Keesokan harinya aku pun langsung menemui direktur itu dan boleh bekerja pada hari itu juga. Sejak itu aku bahagia sekali karena telah memiliki pekerjaan tetap. Yah meski pun aku hanya sebagai babu, paling tidak hidupku merasa dihargai daripada menjadi pengangguran yang selalu diwaspadai oleh orang sekampung. Sejak hari itu, akhirnya aku mempunyai pekerjaan tetap. Bahkan lebih tetap daripada matahari terbit!
Pulang dari bekerja, aku mampir terlebih dulu di pasar. Aku masuk ke dalam pasar dan menghampiri sebuah toko yang menjual gamis. Seorang perempuan datang dan membantuku untuk mencarikan gamis yang paling bagus. Setelah mencari dan memilah setelah hampir setengah jam, akhirnya aku menemukan sebuah gamis yang paling bagus. Sebuah gamis kebaya dengan bordiran melati kecil-kecil warna hijau pupus yang sewarna dengan jilbab modisnya. Perempuan manapun yang memakainya akan tampil lebih modis dan elok. Kubayangkan Dewi memakai gamis yang kubelikan itu. Dia akan lebih cantik memesona. Aura kecantikannya akan keluar dari dalam dirinya, membuat orang-orang yang melihatnya tertegun karena takjub. Dia akan seperti seorang bidadari yang turun dari kahyangan.

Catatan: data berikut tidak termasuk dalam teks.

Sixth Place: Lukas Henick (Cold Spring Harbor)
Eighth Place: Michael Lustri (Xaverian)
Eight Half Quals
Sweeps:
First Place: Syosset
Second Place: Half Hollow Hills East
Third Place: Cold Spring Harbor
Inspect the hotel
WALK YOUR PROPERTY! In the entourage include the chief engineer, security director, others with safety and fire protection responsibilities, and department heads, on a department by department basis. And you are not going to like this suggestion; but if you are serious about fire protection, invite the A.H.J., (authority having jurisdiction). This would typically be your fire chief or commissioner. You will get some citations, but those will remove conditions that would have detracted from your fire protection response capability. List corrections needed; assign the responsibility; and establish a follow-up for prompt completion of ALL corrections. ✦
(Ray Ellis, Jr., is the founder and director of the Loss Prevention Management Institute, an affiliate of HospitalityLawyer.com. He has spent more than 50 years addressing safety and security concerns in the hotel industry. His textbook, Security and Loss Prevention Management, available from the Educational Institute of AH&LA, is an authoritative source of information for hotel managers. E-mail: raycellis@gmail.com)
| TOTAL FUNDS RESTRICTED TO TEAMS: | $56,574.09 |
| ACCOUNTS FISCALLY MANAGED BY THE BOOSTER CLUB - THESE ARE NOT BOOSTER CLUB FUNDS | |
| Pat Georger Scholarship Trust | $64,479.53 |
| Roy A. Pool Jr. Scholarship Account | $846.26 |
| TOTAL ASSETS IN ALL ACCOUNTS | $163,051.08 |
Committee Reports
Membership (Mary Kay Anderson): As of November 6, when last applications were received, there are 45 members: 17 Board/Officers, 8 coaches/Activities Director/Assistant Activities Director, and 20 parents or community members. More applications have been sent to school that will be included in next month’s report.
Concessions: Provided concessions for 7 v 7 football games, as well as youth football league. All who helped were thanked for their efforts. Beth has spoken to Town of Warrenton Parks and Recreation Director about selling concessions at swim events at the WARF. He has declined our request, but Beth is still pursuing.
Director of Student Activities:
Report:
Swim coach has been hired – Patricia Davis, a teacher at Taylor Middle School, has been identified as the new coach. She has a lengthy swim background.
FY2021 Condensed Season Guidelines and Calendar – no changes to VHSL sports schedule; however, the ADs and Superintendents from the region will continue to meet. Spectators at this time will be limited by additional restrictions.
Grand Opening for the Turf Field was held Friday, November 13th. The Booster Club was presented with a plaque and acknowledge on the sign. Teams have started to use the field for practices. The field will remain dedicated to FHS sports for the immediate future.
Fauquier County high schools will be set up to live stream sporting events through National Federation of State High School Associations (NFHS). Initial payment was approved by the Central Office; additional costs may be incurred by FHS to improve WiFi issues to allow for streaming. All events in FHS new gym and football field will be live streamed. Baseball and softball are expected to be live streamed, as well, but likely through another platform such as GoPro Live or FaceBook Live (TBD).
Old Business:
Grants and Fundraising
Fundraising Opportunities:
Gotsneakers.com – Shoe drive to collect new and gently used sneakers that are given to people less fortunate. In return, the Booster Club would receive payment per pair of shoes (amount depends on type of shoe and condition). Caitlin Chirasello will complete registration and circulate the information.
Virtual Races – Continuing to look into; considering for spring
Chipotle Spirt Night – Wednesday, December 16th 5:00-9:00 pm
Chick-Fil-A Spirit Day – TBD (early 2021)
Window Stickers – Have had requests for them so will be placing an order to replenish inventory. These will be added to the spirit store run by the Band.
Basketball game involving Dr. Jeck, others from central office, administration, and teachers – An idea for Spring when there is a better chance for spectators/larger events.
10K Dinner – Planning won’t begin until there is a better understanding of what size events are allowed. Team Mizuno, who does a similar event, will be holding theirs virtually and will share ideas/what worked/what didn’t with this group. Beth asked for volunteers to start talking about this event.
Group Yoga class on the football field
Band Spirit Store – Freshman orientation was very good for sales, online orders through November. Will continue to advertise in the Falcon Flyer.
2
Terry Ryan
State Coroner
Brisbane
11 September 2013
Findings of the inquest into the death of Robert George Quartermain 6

Baru saja aku sampai di halaman rumah, pamannya Dewi mendatangi rumahku dengan mengendarai sepeda motor bebek butut. Mengabarkan kepada keluargaku dan aku bahwa Dewi tidak pulang ke rumah sudah tiga hari ini. Padahal, tiga hari yang lalu, seperti biasanya dia berangkat kerja ke toko sembako di pasar. Sama sekali tidak ada yang aneh.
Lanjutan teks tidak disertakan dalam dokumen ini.